— Your assignment —
Each record needs to be transcribed exactly.

— Input data —

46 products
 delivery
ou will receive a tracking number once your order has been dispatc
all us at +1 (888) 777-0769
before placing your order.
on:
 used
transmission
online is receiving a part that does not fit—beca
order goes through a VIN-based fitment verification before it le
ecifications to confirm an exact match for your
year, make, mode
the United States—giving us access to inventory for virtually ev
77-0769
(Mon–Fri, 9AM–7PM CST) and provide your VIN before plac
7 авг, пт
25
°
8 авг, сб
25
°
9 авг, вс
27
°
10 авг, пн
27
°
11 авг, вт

— Result for this exercise —
46 products
 delivery
ou will receive a tracking number once your order has been dispatc
all us at +1 (888) 777-0769
before placing your order.
on:
 used
transmission
online is receiving a part that does not fit—beca
order goes through a VIN-based fitment verification before it le
ecifications to confirm an exact match for your
year, make, mode
the United States—giving us access to inventory for virtually ev
77-0769
(Mon–Fri, 9AM–7PM CST) and provide your VIN before plac
7 авг, пт
25
°
8 авг, сб
25
°
9 авг, вс
27
°
10 авг, пн
27
°
11 авг, вт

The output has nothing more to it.